Flugzeugtreibstoff aus Sonnenenergie
Peter Rüegg / ETH Zürich
Peter Rüegg / ETH Zürich
Kernstück des Herstellungsprozesses von nachhaltigem «solarem Kerosin» ist ein Hochtemperatur-Solarreaktor, der in der Gruppe von Aldo Steinfeld, Professor für Erneuerbare Energieträger an der ETH Zürich und Leiter des Labors für Solartechnik am Paul Scherrer Institut, entwickelt wurde. Der Reaktor beinhaltet einen porösen, keramischen Solarabsorber aus dem Metalloxid Cerdioxid. Damit wird in einem zyklischen, zweistufigen sogenannten Redox-Prozess Wasser und CO2 gespalten.
Synthesegas für die Kerosinherstellung
Die erste, energieintensive Stufe läuft bei 1500 Grad Celsius ab, wobei die benötigte Energie aus konzentrierter Solarstrahlung stammt. Das Metalloxid gibt in diesem ersten Schritt Sauerstoff ab und liegt anschliessend in sogenannt reduzierter Form vor. Im zweiten Schritt reagiert das reduzierte Metalloxid bei 700 Grad Celsius mit Wasserdampf und CO2, die dem Metalloxid Sauerstoff-Atome übertragen. Das Metalloxid hat damit wieder seine Ausgangsform erreicht, und der Kreisprozess kann erneut gestartet werden. Entstanden sind ein Gasgemisch aus Wasserstoff (H2)und Kohlenmonoxid (CO), das als Synthesegas – oder Syngas – bezeichnet wird. Es kann anschliessend zur Synthese von flüssigem Treibstoff verwendet werden.
«Es gelang uns, mit dem Reaktor 240 Zyklen zu durchlaufen», sagt Daniel Marxer, Doktorand in der Gruppe von Steinfeld. So gewannen die ETH-Forscher 750 Liter Syngas, welches sie in einem Druckbehälter nach Amsterdam schickten.

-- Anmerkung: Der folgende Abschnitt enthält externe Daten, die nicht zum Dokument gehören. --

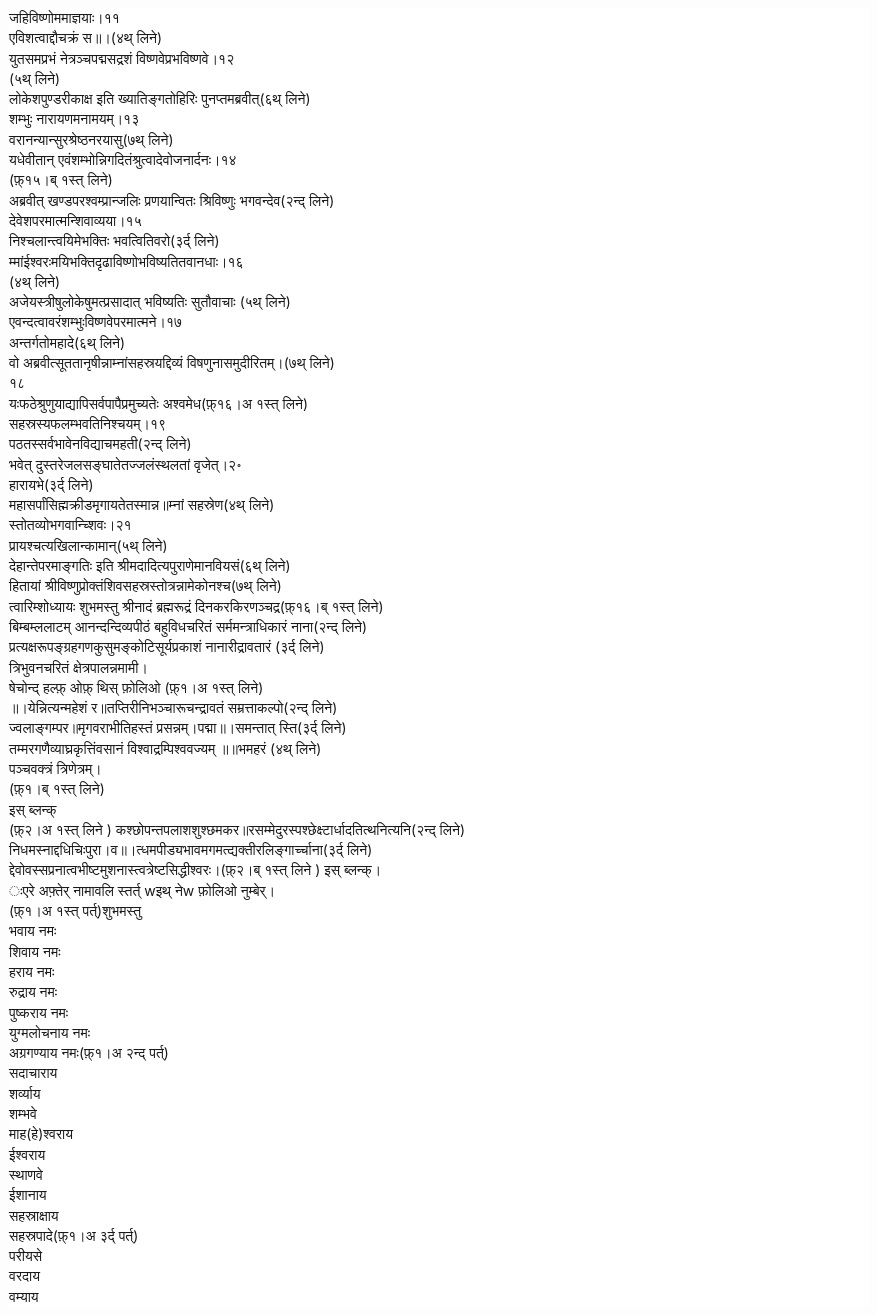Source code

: जहिविष्णोममाज्ञयाः।११  
एविशत्वाद्दौचक्रं स॥।(४थ् लिने)  
युतसमप्रभं नेत्रञ्चपद्मसद्रशं विष्णवेप्रभविष्णवे।१२  
(५थ् लिने)  
लोकेशपुण्डरीकाक्ष इति ख्यातिङ्गतोहिरिः पुनप्तमब्रवीत्(६थ् लिने)  
शम्भुः नारायणमनामयम्।१३  
वरानन्यान्सुरश्रेष्ठनरयासु(७थ् लिने)  
यधेवीतान् एवंशम्भोन्निगदितंश्रुत्वादेवोजनार्दनः।१४  
(फ़्१५।ब् १स्त् लिने)  
अब्रवीत् खण्डपरश्वम्प्रान्जलिः प्रणयान्वितः श्रिविष्णुः भगवन्देव(२न्द् लिने)  
देवेशपरमात्मन्शिवाव्यया।१५  
निश्चलान्त्वयिमेभक्तिः भवत्वितिवरो(३र्द् लिने)  
म्मांईश्वरःमयिभक्तिदृढाविष्णोभविष्यतितवानधाः।१६  
(४थ् लिने)  
अजेयस्त्रीषुलोकेषुमत्प्रसादात् भविष्यतिः सुतौवाचाः (५थ् लिने)  
एवन्दत्वावरंशम्भुःविष्णवेपरमात्मने।१७  
अन्तर्गतोमहादे(६थ् लिने)  
वो अब्रवीत्सूततानृषीन्नाम्नांसहस्रयद्दिव्यं विषणुनासमुदीरितम्।(७थ् लिने)  
१८  
यःफठेश्रुणुयाद्यापिसर्वपापैप्रमुच्यतेः अश्वमेध(फ़्१६।अ १स्त् लिने)  
सहस्रस्यफलम्भवतिनिश्चयम्।१९  
पठतस्सर्वभावेनविद्याचमहती(२न्द् लिने)  
भवेत् दुस्तरेजलसङ्घातेतज्जलंस्थलतां वृजेत्।२॰  
हारायभे(३र्द् लिने)  
महासर्पांसिह्मक्रीडमृगायतेतस्मान्न॥म्नां सहस्रेण(४थ् लिने)  
स्तोतव्योभगवान्च्शिवः।२१  
प्रायश्चत्यखिलान्कामान्(५थ् लिने)  
देहान्तेपरमाङ्गतिः इति श्रीमदादित्यपुराणेमानवियसं(६थ् लिने)  
हितायां श्रीविष्णुप्रोक्तंशिवसहस्रस्तोत्रन्नामेकोनश्च(७थ् लिने)  
त्वारिम्शोध्यायः शुभमस्तु श्रीनादं ब्रह्मरूद्रं दिनकरकिरणञ्चद्र(फ़्१६।ब् १स्त् लिने)  
बिम्बम्ललाटम् आनन्दन्दिव्यपीठं बहुविधचरितं सर्ममन्त्राधिकारं नाना(२न्द् लिने)  
प्रत्यक्षरूपङ्ग्रहगणकुसुमङ्कोटिसूर्यप्रकाशं नानारीद्रावतारं (३र्द् लिने)  
त्रिभुवनचरितं क्षेत्रपालन्नमामी।  
षेचोन्द् हल्फ़् ओफ़् थिस् फ़ोलिओ (फ़्१।अ १स्त् लिने)  
॥।येन्नित्यन्महेशं र॥तप्तिरीनिभञ्चारूचन्द्रावतं सम्रत्ताकल्पो(२न्द् लिने)  
ज्वलाङ्गम्पर॥मृगवराभीतिहस्तं प्रसन्नम्।पद्मा॥।समन्तात् स्ति(३र्द् लिने)  
तम्मरगणैव्याघ्रकृत्तिंवसानं विश्वाद्रम्पिश्ववज्यम् ॥॥भमहरं (४थ् लिने)  
पञ्चवक्त्रं त्रिणेत्रम्।  
(फ़्१।ब् १स्त् लिने)  
इस् ब्लन्क्  
(फ़्२।अ १स्त् लिने ) कश्छोपन्तपलाशशुश्छमकर॥रसम्मेदुरस्पश्छेक्ष्टार्धादतित्थनित्यनि(२न्द् लिने)  
निधमस्नाद्दधिचिःपुरा।व॥।त्धमपीड्यभावमगमत्द्यक्तीरलिङ्गार्च्चाना(३र्द् लिने)  
द्देवोवस्सप्रनात्वभीष्टमुशनास्त्वत्रेष्टसिद्धीश्वरः।(फ़्२।ब् १स्त् लिने ) इस् ब्लन्क्।  
ःएरे अफ़्तेर् नामावलि स्तर्त् wइथ् नेw फ़ोलिओ नुम्बेर्।   
(फ़्१।अ १स्त् पर्त्)शुभमस्तु  
भवाय नमः  
शिवाय नमः  
हराय नमः  
रुद्राय नमः  
पुष्कराय नमः  
युग्मलोचनाय नमः  
अग्रगण्याय नमः(फ़्१।अ २न्द् पर्त्)  
सदाचाराय   
शर्व्याय  
शम्भवे  
माह(हे)श्वराय  
ईश्वराय  
स्थाणवे  
ईशानाय  
सहस्राक्षाय  
सहस्रपादे(फ़्१।अ ३र्द् पर्त्)  
परीयसे  
वरदाय  
वम्याय  
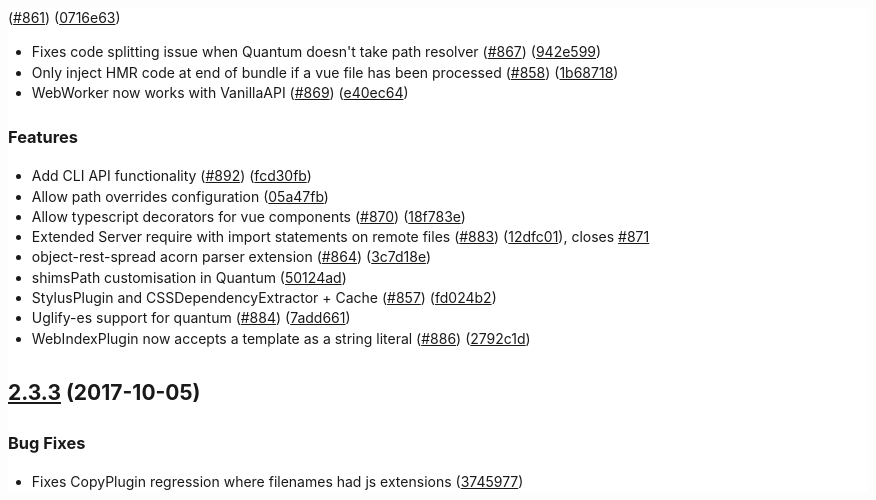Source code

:   ([#861](https://github.com/fuse-box/fuse-box/issues/861))
  ([0716e63](https://github.com/fuse-box/fuse-box/commit/0716e63))
- Fixes code splitting issue when Quantum doesn't take path resolver
  ([#867](https://github.com/fuse-box/fuse-box/issues/867))
  ([942e599](https://github.com/fuse-box/fuse-box/commit/942e599))
- Only inject HMR code at end of bundle if a vue file has been processed
  ([#858](https://github.com/fuse-box/fuse-box/issues/858))
  ([1b68718](https://github.com/fuse-box/fuse-box/commit/1b68718))
- WebWorker now works with VanillaAPI
  ([#869](https://github.com/fuse-box/fuse-box/issues/869))
  ([e40ec64](https://github.com/fuse-box/fuse-box/commit/e40ec64))

### Features

- Add CLI API functionality
  ([#892](https://github.com/fuse-box/fuse-box/issues/892))
  ([fcd30fb](https://github.com/fuse-box/fuse-box/commit/fcd30fb))
- Allow path overrides configuration
  ([05a47fb](https://github.com/fuse-box/fuse-box/commit/05a47fb))
- Allow typescript decorators for vue components
  ([#870](https://github.com/fuse-box/fuse-box/issues/870))
  ([18f783e](https://github.com/fuse-box/fuse-box/commit/18f783e))
- Extended Server require with import statements on remote files
  ([#883](https://github.com/fuse-box/fuse-box/issues/883))
  ([12dfc01](https://github.com/fuse-box/fuse-box/commit/12dfc01)), closes
  [#871](https://github.com/fuse-box/fuse-box/issues/871)
- object-rest-spread acorn parser extension
  ([#864](https://github.com/fuse-box/fuse-box/issues/864))
  ([3c7d18e](https://github.com/fuse-box/fuse-box/commit/3c7d18e))
- shimsPath customisation in Quantum
  ([50124ad](https://github.com/fuse-box/fuse-box/commit/50124ad))
- StylusPlugin and CSSDependencyExtractor + Cache
  ([#857](https://github.com/fuse-box/fuse-box/issues/857))
  ([fd024b2](https://github.com/fuse-box/fuse-box/commit/fd024b2))
- Uglify-es support for quantum
  ([#884](https://github.com/fuse-box/fuse-box/issues/884))
  ([7add661](https://github.com/fuse-box/fuse-box/commit/7add661))
- WebIndexPlugin now accepts a template as a string literal
  ([#886](https://github.com/fuse-box/fuse-box/issues/886))
  ([2792c1d](https://github.com/fuse-box/fuse-box/commit/2792c1d))

<a name="2.3.3"></a>

## [2.3.3](https://github.com/fuse-box/fuse-box/compare/v2.3.2...v2.3.3) (2017-10-05)

### Bug Fixes

- Fixes CopyPlugin regression where filenames had js extensions
  ([3745977](https://github.com/fuse-box/fuse-box/commit/3745977))

<a name="2.3.2"></a>
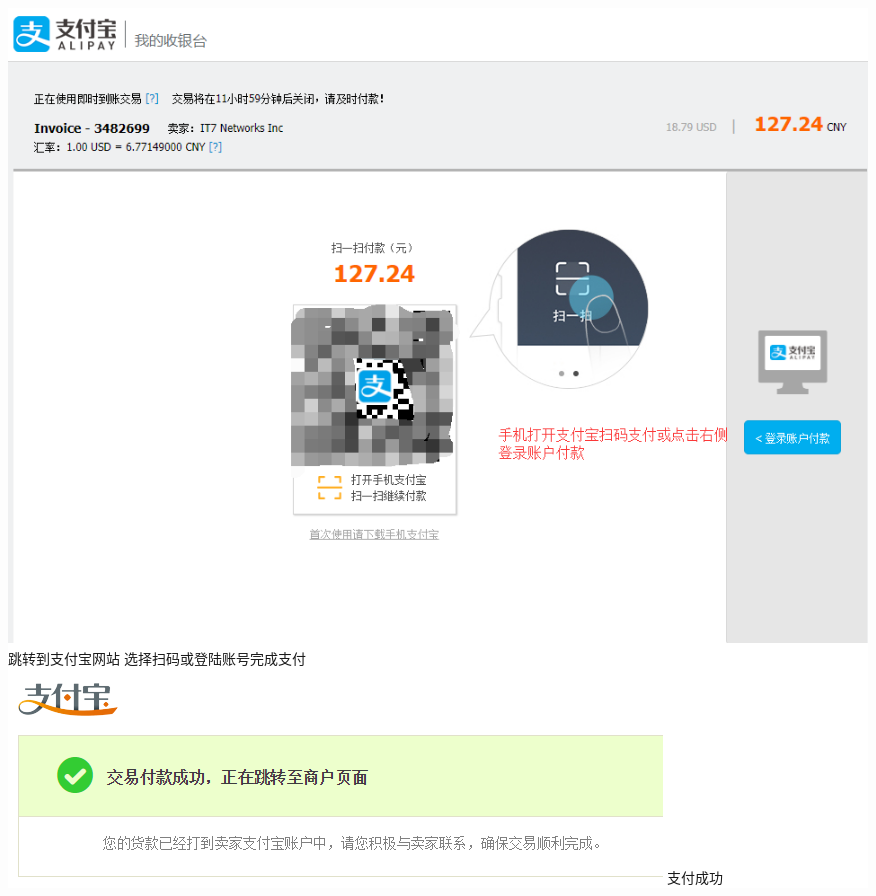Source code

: ![bwg9.png](穿透网络防火长城全指南.assets\1222399285.png)
跳转到支付宝网站 选择扫码或登陆账号完成支付
![bwg11.png](穿透网络防火长城全指南.assets\147543707.png)
支付成功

Dort wurde daraus in einem Forschungszentrum von Shell mit einer etablierten Methode (Fischer-Tropsch-Verfahren) Kerosin hergestellt.
Industrielle Anwendung ausloten
In einer nächsten Phase des Projekts möchten die beteiligten Partner die Solarreaktor-Technologie weiter optimieren. «Dazu gehört es auch, die Effizienz der Energieumwandlung von Sonnenenergie in Treibstoff zu maximieren», sagt Steinfeld. «Was den Solarreaktor angeht, ist dafür eine bestmögliche Wärmeübertragung und die Reaktionsgeschwindigkeit zentral.» Auch möchten die Projektpartner das Potential der Technik für eine industrielle Anwendung ausloten, beispielsweise in einer Solarturmanlage, wie es sie bereits zur Stromerzeugung gibt.
Denkbar wäre ausserdem, das für den Prozess notwendige CO2 über Abscheidungstechnologien beispielsweise aus der Atmosphäre oder aus Abgasen zu gewinnen. So würde der ganze Prozess CO2-neutral werden. Die Wissenschaftler sind sich allerdings bewusst: Um dereinst ganze Flugzeuge mit so hergestelltem Treibstoff zu versorgen, wären sehr grosse Flächen nötig. «Das Ziel ist, mit unserem solarbetriebenen, zyklischen Prozess langfristig einen Wirkungsgrad von 15 Prozent zu erreichen», sagt Steinfeld. Damit könne eine Solaranlage von einem Quadratkilometer Fläche pro Tag 20‘000 Liter Kerosin produzieren.